Apabila yang memiliki selaksa kereta perang mengambil yang seribu, tentu yang memiliki seribu mengambil yang seratus dan selanjutnya. Jumlah itu bukan kecil, akan tetapi apabila manusia membelakangi kebenaran dan mengutamakan keuntungan, pasti dia tidak puas sebelum memperoleh seluruhnya. Sebaliknya, belum pernah ada seorang manusia yang mempunyai cinta kasih menyia-nyiakan orang tuanya, dan belum pernah ada seorang manusia yang menjunjung kebenaran membelakangi rakyatnya. Seharusnya Paduka bertanya tentang cinta kasih dan kebenaran. Untuk apa bertanya tentang keuntungan?”

Demikianlah pelajaran dalam kitab Beng Cu yang kini dikemukakan oleh Pangeran Yung Ceng untuk menyadarkan ayahnya, yaitu Kaisar Kang Hsi.

Kaisar Kang Hsi sudah amat tua dan sakit-sakitan tubuhnya, juga batinnya tidak sehat lagi semenjak dia berduka atas kematian saudara-saudaranya yang memberontak.

“Sudahlah, Yung Ceng, jangan ganggu aku dengan segala isi kitab lama itu. Aku sudah lelah dan aku tidak ingin memusingkan keadaan di luar kamarku.”

“Akan tetapi Paduka masih seorang kaisar, Paduka masih mempunyai tanggung jawab yang amat besar terhadap rakyat jelata. Apakah Paduka masih belum tahu akan segala peristiwa di luaran? Apakah Paduka tidak tahu betapa hampir saja Adik Yung Hwa terbunuh karena Gubernur Ho-nan hendak memberontak? Betapa pembesar-pembesar jahat sekarang ini sudah bersekongkol dengan penjahat-penjahat dari dunia hitam dan menanti saatnya saja untuk memberontak? Betapa para pembesar setia dan bijaksana Paduka pecat karena bujukan para pembesar palsu yang menjilat-jilat?
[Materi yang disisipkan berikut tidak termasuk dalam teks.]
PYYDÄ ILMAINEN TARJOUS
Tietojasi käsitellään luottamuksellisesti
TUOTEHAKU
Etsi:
Betapa kedudukan Paduka menjadi lemah karena kekuasaan secara diam-diam diambil alih oleh mereka yang berpengaruh di dalam istana?”

“Sudahlah Yung Ceng. Apa yang dapat dilakukan oleh seorang tua seperti aku yang sudah bosan dengan semua itu?”
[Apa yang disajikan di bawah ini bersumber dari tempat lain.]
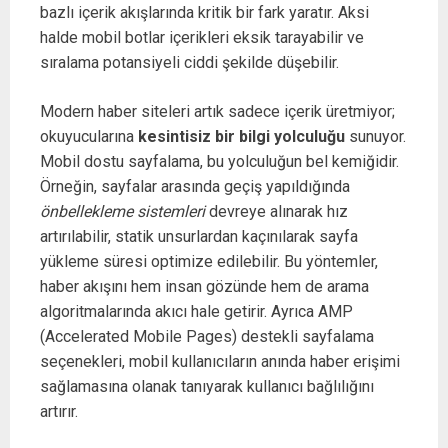
bazlı içerik akışlarında kritik bir fark yaratır. Aksi
halde mobil botlar içerikleri eksik tarayabilir ve
sıralama potansiyeli ciddi şekilde düşebilir.
Modern haber siteleri artık sadece içerik üretmiyor;
okuyucularına
kesintisiz bir bilgi yolculuğu
sunuyor.
Mobil dostu sayfalama, bu yolculuğun bel kemiğidir.
Örneğin, sayfalar arasında geçiş yapıldığında
önbellekleme sistemleri
devreye alınarak hız
artırılabilir, statik unsurlardan kaçınılarak sayfa
yükleme süresi optimize edilebilir. Bu yöntemler,
haber akışını hem insan gözünde hem de arama
algoritmalarında akıcı hale getirir. Ayrıca AMP
(Accelerated Mobile Pages) destekli sayfalama
seçenekleri, mobil kullanıcıların anında haber erişimi
sağlamasına olanak tanıyarak kullanıcı bağlılığını
artırır.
“Paduka dapat turun tangan, Paduka dapat bertindak sekarang juga, dan pertama-tama Paduka seyogianya dapat membebaskan diri dari pengaruh para thaikam....”
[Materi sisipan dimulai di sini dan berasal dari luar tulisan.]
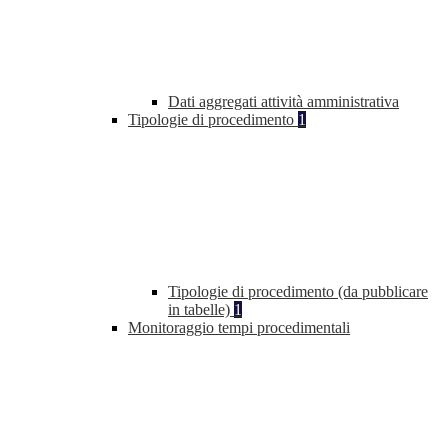
Dati aggregati attività amministrativa
Tipologie di procedimento
1
Tipologie di procedimento (da pubblicare
in tabelle)
1
Monitoraggio tempi procedimentali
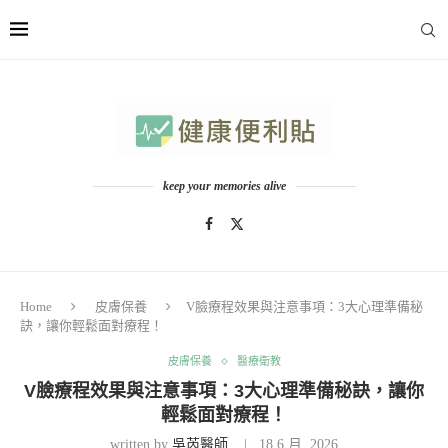
keep your memories alive
Home
皮膚保養
V臉療程效果與注意事項：3大心理準備秘
訣，讓你輕鬆面對療程！
皮膚保養
醫療衛教
V臉療程效果與注意事項：3大心理準備秘訣，讓你
輕鬆面對療程！
written by
吳芮醫師
18 6 月, 2026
Pada saat itu, thaikam kepala yang bernama Kong Tek Jin dan yang hadir pula di situ, tiba-tiba berkata,

“Pangeran, harap jangan terlalu mendesak kepada Sri Baginda. Beliau sedang kurang sehat dan lelah....“

“Diam kau! Jangan mencampuri!” Yung Ceng membentak.

“Yung Ceng, tidak boleh kau bersikap begitu terhadap dia yang amat berjasa....” Kaisar mencela.

“Justeru dia inilah seorang di antara mereka yang jahat dan palsu, akan tetapi dia pandai menjilat!”